** Opening Records for this exercise block **
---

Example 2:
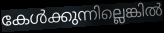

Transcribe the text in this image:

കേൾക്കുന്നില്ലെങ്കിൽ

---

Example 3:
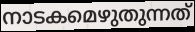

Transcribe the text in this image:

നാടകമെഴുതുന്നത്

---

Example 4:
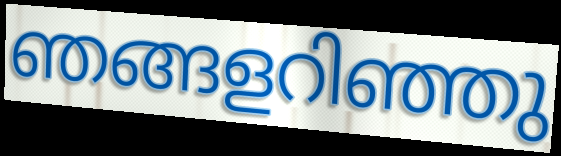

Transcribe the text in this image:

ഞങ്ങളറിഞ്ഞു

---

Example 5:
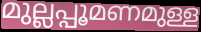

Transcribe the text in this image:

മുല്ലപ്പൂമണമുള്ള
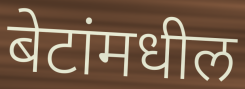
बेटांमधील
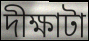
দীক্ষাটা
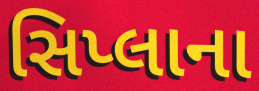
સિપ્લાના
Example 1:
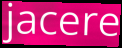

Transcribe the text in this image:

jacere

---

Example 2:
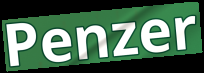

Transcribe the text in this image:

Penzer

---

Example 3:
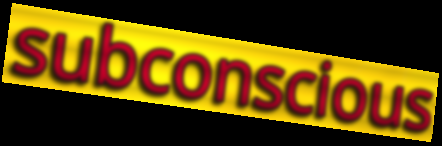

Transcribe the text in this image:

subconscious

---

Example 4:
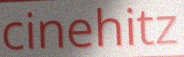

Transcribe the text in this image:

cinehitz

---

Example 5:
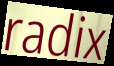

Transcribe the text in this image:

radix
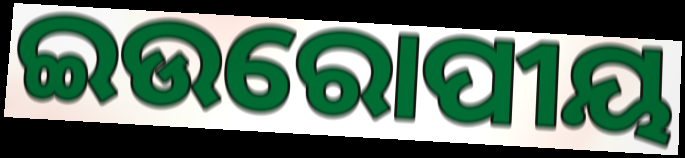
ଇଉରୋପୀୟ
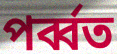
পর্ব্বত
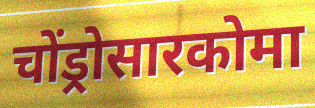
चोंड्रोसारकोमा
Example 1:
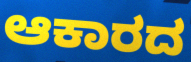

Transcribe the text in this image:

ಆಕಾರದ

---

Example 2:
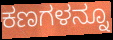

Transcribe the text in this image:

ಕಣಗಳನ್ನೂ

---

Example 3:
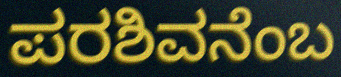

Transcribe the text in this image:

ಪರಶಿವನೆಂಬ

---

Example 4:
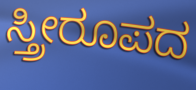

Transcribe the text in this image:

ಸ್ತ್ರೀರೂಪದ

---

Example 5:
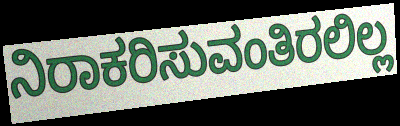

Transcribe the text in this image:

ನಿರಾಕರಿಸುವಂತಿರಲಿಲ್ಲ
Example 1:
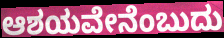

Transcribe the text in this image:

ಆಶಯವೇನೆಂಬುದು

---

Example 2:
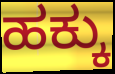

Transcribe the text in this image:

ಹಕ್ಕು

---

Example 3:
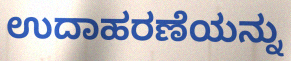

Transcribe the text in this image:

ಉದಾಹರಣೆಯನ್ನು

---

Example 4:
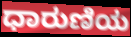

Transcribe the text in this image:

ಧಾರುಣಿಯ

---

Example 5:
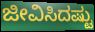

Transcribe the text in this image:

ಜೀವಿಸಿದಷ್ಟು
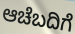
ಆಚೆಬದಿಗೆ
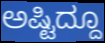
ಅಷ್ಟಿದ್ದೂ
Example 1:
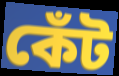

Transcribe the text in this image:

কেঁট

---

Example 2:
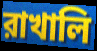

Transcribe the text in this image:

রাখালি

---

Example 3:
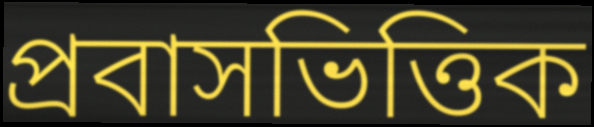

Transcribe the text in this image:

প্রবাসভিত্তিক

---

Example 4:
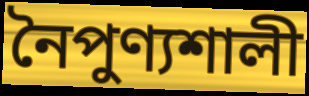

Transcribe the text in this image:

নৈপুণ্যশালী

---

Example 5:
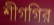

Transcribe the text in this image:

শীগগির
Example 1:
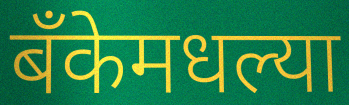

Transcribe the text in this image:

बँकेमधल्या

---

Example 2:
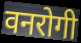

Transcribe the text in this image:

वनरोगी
** Closing Records for this exercise block **
(Description of the task) Give an exact copy of the entries, excluding all pictures.

(Response area)
---

Example 2:

Transcribe the text in this image:

കേൾക്കുന്നില്ലെങ്കിൽ

---

Example 3:

Transcribe the text in this image:

നാടകമെഴുതുന്നത്

---

Example 4:

Transcribe the text in this image:

ഞങ്ങളറിഞ്ഞു

---

Example 5:

Transcribe the text in this image:

മുല്ലപ്പൂമണമുള്ള
बेटांमधील
দীক্ষাটা
સિપ્લાના
Example 1:

Transcribe the text in this image:

jacere

---

Example 2:

Transcribe the text in this image:

Penzer

---

Example 3:

Transcribe the text in this image:

subconscious

---

Example 4:

Transcribe the text in this image:

cinehitz

---

Example 5:

Transcribe the text in this image:

radix
ଇଉରୋପୀୟ
পর্ব্বত
चोंड्रोसारकोमा
Example 1:

Transcribe the text in this image:

ಆಕಾರದ

---

Example 2:

Transcribe the text in this image:

ಕಣಗಳನ್ನೂ

---

Example 3:

Transcribe the text in this image:

ಪರಶಿವನೆಂಬ

---

Example 4:

Transcribe the text in this image:

ಸ್ತ್ರೀರೂಪದ

---

Example 5:

Transcribe the text in this image:

ನಿರಾಕರಿಸುವಂತಿರಲಿಲ್ಲ
Example 1:

Transcribe the text in this image:

ಆಶಯವೇನೆಂಬುದು

---

Example 2:

Transcribe the text in this image:

ಹಕ್ಕು

---

Example 3:

Transcribe the text in this image:

ಉದಾಹರಣೆಯನ್ನು

---

Example 4:

Transcribe the text in this image:

ಧಾರುಣಿಯ

---

Example 5:

Transcribe the text in this image:

ಜೀವಿಸಿದಷ್ಟು
ಆಚೆಬದಿಗೆ
ಅಷ್ಟಿದ್ದೂ
Example 1:

Transcribe the text in this image:

কেঁট

---

Example 2:

Transcribe the text in this image:

রাখালি

---

Example 3:

Transcribe the text in this image:

প্রবাসভিত্তিক

---

Example 4:

Transcribe the text in this image:

নৈপুণ্যশালী

---

Example 5:

Transcribe the text in this image:

শীগগির
Example 1:

Transcribe the text in this image:

बँकेमधल्या

---

Example 2:

Transcribe the text in this image:

वनरोगी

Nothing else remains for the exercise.